Postscript: meanwhile, one evangelical who deserves a seat on the porch (whether he knows about Front Porch Republic is another question) wrote the following about the upcoming election:

Moreover, it seems to me that if we really believe the system is broken but we vote anyway, we simply nullify our contention that the system is broken. Now, we may not believe it’s “that broken,” and so we vote. Praise God. I support you if you feel that way. But if you think the farce of national democratic elections has reached an almost irretrievable state of disrepair, corrupted by big money on both sides and fundamentally manipulative and insincere in its presentation of candidates, then to vote could only end in one outcome no matter who is elected–the further entrenchment of the brokenness we decry. The vote becomes a veto. In that case, the ballot is empty and the voice is empty. You can’t decry a thing sincerely and then comply with the thing secretly. We can’t hope to bring change or reform by continuing practices and patterns that are themselves part of the problem. Broken systems call for genuine fixes. . . .

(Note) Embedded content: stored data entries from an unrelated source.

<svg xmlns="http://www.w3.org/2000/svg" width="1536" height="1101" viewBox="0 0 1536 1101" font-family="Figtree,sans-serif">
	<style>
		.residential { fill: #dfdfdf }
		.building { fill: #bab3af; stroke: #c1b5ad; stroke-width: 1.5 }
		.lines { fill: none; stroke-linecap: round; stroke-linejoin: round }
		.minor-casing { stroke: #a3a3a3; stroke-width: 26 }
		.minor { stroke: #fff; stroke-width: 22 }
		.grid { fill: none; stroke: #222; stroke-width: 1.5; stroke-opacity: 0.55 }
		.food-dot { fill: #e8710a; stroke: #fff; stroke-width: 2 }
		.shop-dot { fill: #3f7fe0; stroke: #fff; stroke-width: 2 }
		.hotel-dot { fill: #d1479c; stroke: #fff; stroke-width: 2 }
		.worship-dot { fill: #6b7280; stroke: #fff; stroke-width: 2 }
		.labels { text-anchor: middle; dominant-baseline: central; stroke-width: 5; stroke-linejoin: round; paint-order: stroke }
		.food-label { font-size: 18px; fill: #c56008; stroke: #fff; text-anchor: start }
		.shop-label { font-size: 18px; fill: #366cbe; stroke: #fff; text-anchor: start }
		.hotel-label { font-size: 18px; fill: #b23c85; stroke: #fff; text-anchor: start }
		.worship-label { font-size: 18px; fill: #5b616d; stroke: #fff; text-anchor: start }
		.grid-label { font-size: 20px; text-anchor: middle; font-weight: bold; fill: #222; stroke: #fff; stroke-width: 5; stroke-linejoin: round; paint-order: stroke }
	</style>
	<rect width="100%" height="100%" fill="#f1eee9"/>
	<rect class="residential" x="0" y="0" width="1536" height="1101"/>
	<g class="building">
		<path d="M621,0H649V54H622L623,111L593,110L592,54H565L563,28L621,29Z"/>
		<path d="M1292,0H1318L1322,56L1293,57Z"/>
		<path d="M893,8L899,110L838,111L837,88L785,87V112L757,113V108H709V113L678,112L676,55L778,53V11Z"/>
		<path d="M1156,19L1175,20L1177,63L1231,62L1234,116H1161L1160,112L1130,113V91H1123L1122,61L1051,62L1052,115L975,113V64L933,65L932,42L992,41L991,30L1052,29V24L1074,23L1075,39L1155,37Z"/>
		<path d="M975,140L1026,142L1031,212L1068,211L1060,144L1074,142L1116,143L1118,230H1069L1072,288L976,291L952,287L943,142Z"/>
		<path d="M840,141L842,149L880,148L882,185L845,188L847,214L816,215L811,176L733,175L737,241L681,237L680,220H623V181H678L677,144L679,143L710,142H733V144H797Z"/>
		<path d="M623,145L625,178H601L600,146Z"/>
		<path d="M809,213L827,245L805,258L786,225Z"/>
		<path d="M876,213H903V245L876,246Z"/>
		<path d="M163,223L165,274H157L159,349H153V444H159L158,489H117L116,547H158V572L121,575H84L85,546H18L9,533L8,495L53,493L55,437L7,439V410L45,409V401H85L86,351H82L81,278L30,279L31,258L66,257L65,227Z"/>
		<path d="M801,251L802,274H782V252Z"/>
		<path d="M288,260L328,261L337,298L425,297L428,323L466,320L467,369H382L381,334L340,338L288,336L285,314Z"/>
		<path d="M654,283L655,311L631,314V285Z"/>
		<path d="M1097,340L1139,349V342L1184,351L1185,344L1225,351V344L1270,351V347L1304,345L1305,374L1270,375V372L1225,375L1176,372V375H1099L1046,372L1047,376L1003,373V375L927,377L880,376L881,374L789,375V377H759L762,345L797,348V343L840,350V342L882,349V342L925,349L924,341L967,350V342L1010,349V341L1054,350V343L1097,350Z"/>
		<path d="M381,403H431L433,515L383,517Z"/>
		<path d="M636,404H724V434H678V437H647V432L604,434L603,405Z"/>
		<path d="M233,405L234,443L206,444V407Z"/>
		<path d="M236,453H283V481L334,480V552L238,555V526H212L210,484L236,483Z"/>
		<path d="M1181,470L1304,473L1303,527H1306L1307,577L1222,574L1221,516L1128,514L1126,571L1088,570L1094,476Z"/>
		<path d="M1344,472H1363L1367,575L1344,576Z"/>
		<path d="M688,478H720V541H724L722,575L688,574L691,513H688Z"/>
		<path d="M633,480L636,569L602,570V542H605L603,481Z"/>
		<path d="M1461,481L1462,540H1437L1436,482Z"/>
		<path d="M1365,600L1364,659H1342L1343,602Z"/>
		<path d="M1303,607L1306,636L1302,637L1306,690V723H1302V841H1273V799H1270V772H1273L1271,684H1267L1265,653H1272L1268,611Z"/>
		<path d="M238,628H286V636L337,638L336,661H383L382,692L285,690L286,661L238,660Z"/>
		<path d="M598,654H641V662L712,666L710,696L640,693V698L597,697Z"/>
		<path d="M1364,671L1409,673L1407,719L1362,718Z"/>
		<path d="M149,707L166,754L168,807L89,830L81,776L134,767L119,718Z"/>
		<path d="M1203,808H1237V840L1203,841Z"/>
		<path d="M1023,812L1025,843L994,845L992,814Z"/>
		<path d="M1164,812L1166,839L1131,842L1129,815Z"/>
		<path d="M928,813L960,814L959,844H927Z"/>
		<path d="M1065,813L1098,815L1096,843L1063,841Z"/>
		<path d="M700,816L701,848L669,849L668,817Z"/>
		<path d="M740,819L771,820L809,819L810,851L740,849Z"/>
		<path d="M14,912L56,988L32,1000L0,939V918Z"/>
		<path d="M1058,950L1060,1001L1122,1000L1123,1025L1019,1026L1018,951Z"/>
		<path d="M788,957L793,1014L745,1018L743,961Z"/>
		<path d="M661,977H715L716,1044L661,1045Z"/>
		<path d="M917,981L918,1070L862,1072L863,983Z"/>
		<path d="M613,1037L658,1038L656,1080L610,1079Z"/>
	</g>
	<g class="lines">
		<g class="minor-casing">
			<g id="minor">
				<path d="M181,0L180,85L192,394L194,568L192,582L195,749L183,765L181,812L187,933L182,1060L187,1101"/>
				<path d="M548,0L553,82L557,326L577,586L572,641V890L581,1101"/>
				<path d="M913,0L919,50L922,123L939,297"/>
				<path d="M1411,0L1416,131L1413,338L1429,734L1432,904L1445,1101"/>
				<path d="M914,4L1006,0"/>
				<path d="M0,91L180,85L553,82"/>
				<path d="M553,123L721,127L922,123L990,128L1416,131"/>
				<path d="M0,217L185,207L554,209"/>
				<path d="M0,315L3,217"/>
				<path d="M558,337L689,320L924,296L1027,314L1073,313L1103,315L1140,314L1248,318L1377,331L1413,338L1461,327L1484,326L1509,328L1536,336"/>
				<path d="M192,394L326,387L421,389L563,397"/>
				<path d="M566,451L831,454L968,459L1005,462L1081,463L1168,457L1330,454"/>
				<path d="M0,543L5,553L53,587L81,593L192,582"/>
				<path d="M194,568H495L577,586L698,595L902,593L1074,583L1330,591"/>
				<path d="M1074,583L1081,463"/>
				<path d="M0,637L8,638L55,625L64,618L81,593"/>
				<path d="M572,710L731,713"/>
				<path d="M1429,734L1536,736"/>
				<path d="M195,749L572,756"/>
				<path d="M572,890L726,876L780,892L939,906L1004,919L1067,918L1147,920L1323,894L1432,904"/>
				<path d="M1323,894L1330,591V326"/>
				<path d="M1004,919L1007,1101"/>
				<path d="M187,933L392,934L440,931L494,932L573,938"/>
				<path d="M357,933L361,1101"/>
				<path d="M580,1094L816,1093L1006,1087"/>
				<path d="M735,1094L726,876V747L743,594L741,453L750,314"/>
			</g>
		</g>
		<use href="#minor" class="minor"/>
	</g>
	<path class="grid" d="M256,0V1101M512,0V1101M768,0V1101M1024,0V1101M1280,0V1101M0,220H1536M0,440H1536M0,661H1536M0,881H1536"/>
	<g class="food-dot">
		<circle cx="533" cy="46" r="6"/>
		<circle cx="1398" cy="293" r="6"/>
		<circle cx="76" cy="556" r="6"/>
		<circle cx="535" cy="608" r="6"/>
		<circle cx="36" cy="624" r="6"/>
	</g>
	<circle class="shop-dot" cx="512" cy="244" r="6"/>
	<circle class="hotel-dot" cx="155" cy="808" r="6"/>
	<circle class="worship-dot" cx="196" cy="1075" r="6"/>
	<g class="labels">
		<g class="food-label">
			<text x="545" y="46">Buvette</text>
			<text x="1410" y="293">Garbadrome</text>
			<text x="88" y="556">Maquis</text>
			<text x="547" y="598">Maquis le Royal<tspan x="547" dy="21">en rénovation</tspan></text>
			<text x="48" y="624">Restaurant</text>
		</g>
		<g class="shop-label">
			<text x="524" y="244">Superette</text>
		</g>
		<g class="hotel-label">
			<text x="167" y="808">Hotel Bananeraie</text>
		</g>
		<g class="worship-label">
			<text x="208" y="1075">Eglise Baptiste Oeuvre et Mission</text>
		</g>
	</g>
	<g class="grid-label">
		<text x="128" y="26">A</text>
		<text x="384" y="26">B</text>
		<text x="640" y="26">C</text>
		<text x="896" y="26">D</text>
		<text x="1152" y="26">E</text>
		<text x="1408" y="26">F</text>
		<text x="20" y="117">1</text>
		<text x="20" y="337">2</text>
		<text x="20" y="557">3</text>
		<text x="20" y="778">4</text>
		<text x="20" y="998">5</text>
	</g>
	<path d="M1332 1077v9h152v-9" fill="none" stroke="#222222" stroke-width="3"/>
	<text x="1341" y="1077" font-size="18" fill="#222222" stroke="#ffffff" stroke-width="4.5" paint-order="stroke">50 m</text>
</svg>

So, what of all this? In short, it means I don’t have a political home and I need to fight to create one. It won’t likely be in either of the two major parties. It won’t be created by checking so much of who I am at the polling curtain and ticking a few blanks out of a vague sense of duty or an even vaguer hope that “this might work.” Home won’t be found as an independent, unhitched to anyone or anything besides my own ramblings. Thus begins a new political sojourn for me. I’m looking for a home with others who’ll leverage their voices and eventually their votes into something that looks, smells, walks, and talks like a Christian view of the good life. I am an idealist and an optimist. Shame on us all if we believe on Christ and we’re not all idealists and optimists.

This is not reluctant republicanism, it’s front porch realism.